Léa Clermont-Dion documente le processus de plainte

L’autrice Lea Clermont-Dion affirme que son documentaire «est critique, mais optimiste».
Photo: Valérian Mazataud Le Devoir L’autrice Lea Clermont-Dion affirme que son documentaire «est critique, mais optimiste».

« T’as juste à porter plainte. » Cette invective adressée à de nombreuses victimes d’agression sexuelle a motivé l’autrice Léa Clermont-Dion à documenter, dans une série qui sera présentée à la fin de l’été sur Noovo.ca, la réalité des plaignantes qui passent par le processus judiciaire. « Je me le suis moi-même fait dire à plusieurs reprises dans ma vie et à un certain moment, j’ai décidé de le faire, de porter plainte, et ç’a été un véritable plongeon dans l’inconnu », témoigne Léa Clermont-Dion en entrevue avec Le Devoir.

Après avoir pris la parole dans la foulée du mouvement de dénonciation en 2017, la documentariste a voulu montrer les coulisses du processus de plainte. « C’est bien beau avoir un rapport de 190 recommandations [du comité d’experts sur l’accompagnement des victimes d’agressions sexuelles et de violence conjugale], mais il faut aussi montrer ce qui se passe dans les tribunaux pour comprendre pourquoi c’est urgent de trouver des solutions », fait-elle valoir.

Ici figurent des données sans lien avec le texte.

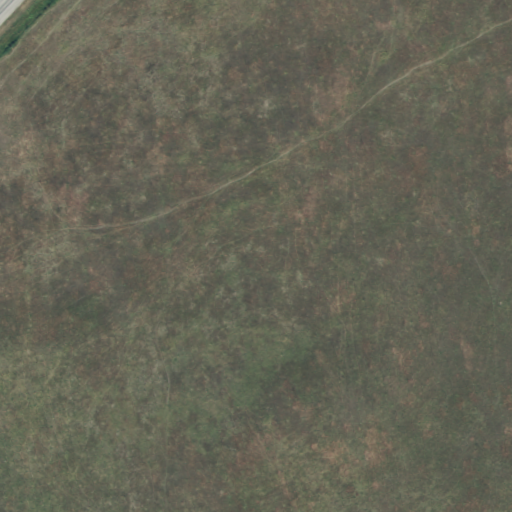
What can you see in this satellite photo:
road: (1, 2)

La série, qui se déclinera en trois épisodes, se structure autour des grandes étapes que traversent les plaignantes lorsqu’elles décident de faire « confiance au système » : leur première déclaration aux policiers, l’enquête préliminaire, le procès, le contre-interrogatoire et le verdict.

« Le processus judiciaire, on en a beaucoup entendu parler dans les dernières années, mais c’est quelque chose qu’on ne connaît toujours pas beaucoup, explique-t-elle. J’essaie de le démystifier parce que ce n’est pas vrai que tout le monde sait que ce que tu dis aux policiers la première fois que tu les rencontres pourra se retourner contre toi. »

Une « loterie »

Bien qu’elle soit elle-même passée pas la voie judiciaire, Léa Clermont-Dion n’a pas voulu limiter sa quête à son expérience personnelle. « C’était important pour moi de recueillir les témoignages de femmes issues de différents milieux sociaux, culturels et économiques, mentionne-t-elle. J’ai pu discuter avec des plaignantes dont la plainte n’a pas été retenue, d’autres dont l’agresseur a été reconnu coupable et pour qui le processus a été réparateur, ainsi que certaines pour qui ç’a été au contraire destructeur. »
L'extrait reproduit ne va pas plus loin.